The above image is Mack, a black Border Collie mix I had the pleasure of photographing a few weeks ago. I will be the first to admit that he was probably one of the easiest dogs I’ve ever had to photograph, in terms of getting him positioned or interacting in a way I wanted. Mandy Kennedy, dog trainer of Unleashed Dog Training in El Dorado Hills, had everything else under control making my work that much easier. The challenge for this session, or any session involving a pet with very dark fur, was knowing how to best photograph a black dog.
This topic comes up time and time again in photography forums and online articles. I will admit that I always enjoy both the variations and similarities of the answers from different photographers. In this situation with Mack, I could have used fill flash or even a reflector because he had the temperament that would have allowed me to do so. But I have found that some dogs, and specifically shelter dogs that have not received adequate exposure to the world, can sometimes freak out with the use of a flash or big scary reflector. In these instances, I will work completely with all natural light.
So how do you photograph a black dog using all natural light and achieve an acceptable image that doesn’t end up looking like a black blob or possible Bigfoot sighting? I thought I would share some of my thoughts on how I do it.
Find the light. Not just any light, but definitely lots of light that is not too harsh. For shooting outdoor portraits, I personally love to photograph in the early morning or late afternoon to early evening, depending on the time of year. You don’t want the sunlight so harsh it makes the dog’s eyes squint when facing the direction of the sun. As a side note, this past year I’ve been using an app called The Photographer’s Ephemeris (TPE) that helps me determine the best time of day for an outdoor session at a specific location. It’s a wonderful tool that allows me to more accurately schedule future sessions during the times that meet my specific lighting requirements.
Know the direction of the sun. The light from the sun can be used to create catchlights in the dog’s eyes, ensuring your photo will capture some kind of expression. Without catchlights, pets can look expressionless and ghostly. Pay extra attention to your dog if he has long fur over his eyes. Long fur can cause a shadow over the eyes making it even more challenging to get catchlights. I’ve taken many, many photos of Pippin with no catchlights when his fur was grown out. In these instances, try positioning yourself so that you are somewhat elevated from the dog (with the sun behind or closely to the side of you), encouraging him to look at least slightly up towards you (the camera). During early evenings or as the sun lowers, it does become easier to get those beautiful catchlights, particularly of the dogs with long fur. Obviously I didn’t need to be concerned with that in the case of Mack here.

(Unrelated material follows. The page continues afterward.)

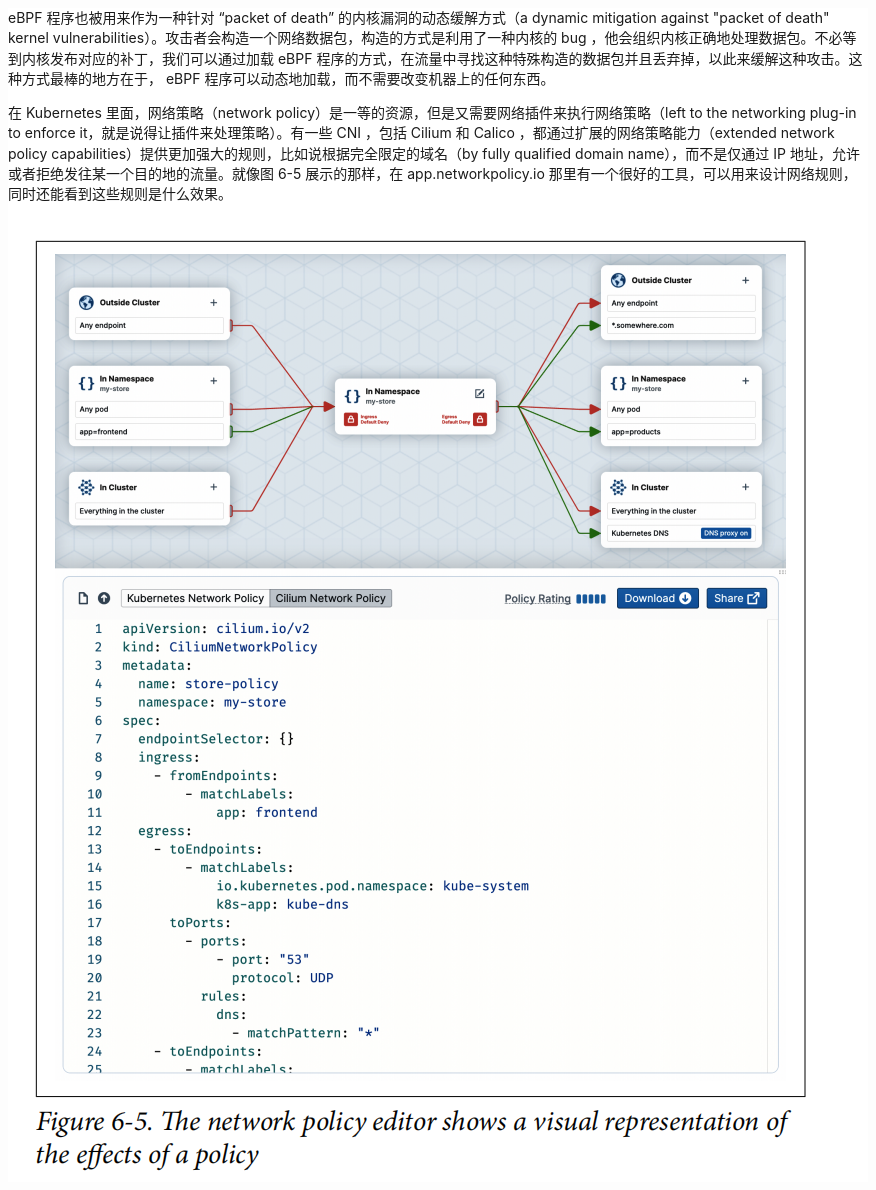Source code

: eBPF 程序也被用来作为一种针对 “packet of death” 的内核漏洞的动态缓解方式（a dynamic mitigation against "packet of death" kernel vulnerabilities）。攻击者会构造一个网络数据包，构造的方式是利用了一种内核的 bug ，他会组织内核正确地处理数据包。不必等到内核发布对应的补丁，我们可以通过加载 eBPF 程序的方式，在流量中寻找这种特殊构造的数据包并且丢弃掉，以此来缓解这种攻击。这种方式最棒的地方在于， eBPF 程序可以动态地加载，而不需要改变机器上的任何东西。

在 Kubernetes 里面，网络策略（network policy）是一等的资源，但是又需要网络插件来执行网络策略（left to the networking plug-in to enforce it，就是说得让插件来处理策略）。有一些 CNI ，包括 Cilium 和 Calico ，都通过扩展的网络策略能力（extended network policy capabilities）提供更加强大的规则，比如说根据完全限定的域名（by fully qualified domain name），而不是仅通过 IP 地址，允许或者拒绝发往某一个目的地的流量。就像图 6-5 展示的那样，在 app.networkpolicy.io 那里有一个很好的工具，可以用来设计网络规则，同时还能看到这些规则是什么效果。

![](./Pasted%20image%2020220522015132.png)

Choose medium tones for backgrounds. Without the use of flash, it is best to locate backgrounds that are within a tonal range that’s not so spread out from the color of the dog. In other words, avoid taking a photo of him with a bright background, but don’t choose a color so dark that he just blends into the background. If you’re using a point and shoot camera or even shooting with a camera like mine in a mode ‘other’ than manual, getting good exposure will be close to impossible if at all if the tones are too contrasting. For black dogs, I like to look for textured walls and grounds or green foliage.
Take advantage of reflective surfaces. Using reflective surfaces will provide you with even more areas of opportunity to achieve catchlights and see more detail in the fur. Look around for surfaces like cemented walkways or sides of buildings, water in lakes and pools, light-colored sand or pebble walkways and paths, or even wearing a white shirt can be helpful. The image below was taken in 2010 with my very first DSLR, a Canon Rebel XSi (worth approximately $150.00) and a 50mm lens ($100). This black lab was on the cement walkway, near a pool with green background. The image isn’t the same quality as I get with the equipment I use today, but it does demonstrate that even with less adequate gear you can still get a nice picture of a black dog if you know what settings you should use (both in camera and in the environment).
Get good exposure. To get good, ‘consistent’ exposure when photographing a black dog in natural light, it is my opinion that you need to know how to shoot in manual mode. Understanding how your shutter speed, aperture, and ISO work together is extremely valuable when working with animals with very dark (or very light) fur. I tend to use partial metering (Canon speak) when photographing black dogs and spot metering only when I need to. This is also where I really have to give thanks to photographer and teacher Michael Willems. I initially learned how to use speedlights through his blog and by performing his suggested practices, I actually learned how to shoot in manual mode and understand how it works.
Practice. Ah yes, and finally practice. I don’t grow unless I actually take the time to do things repetitiously. Growing and developing my skills as a photographer has come with lots of practice and trial and error. It’s fun and sometimes even embarrassing when I look back at my old work. But I would not be where I am today without practice, nor will I ever get to where I want to go tomorrow.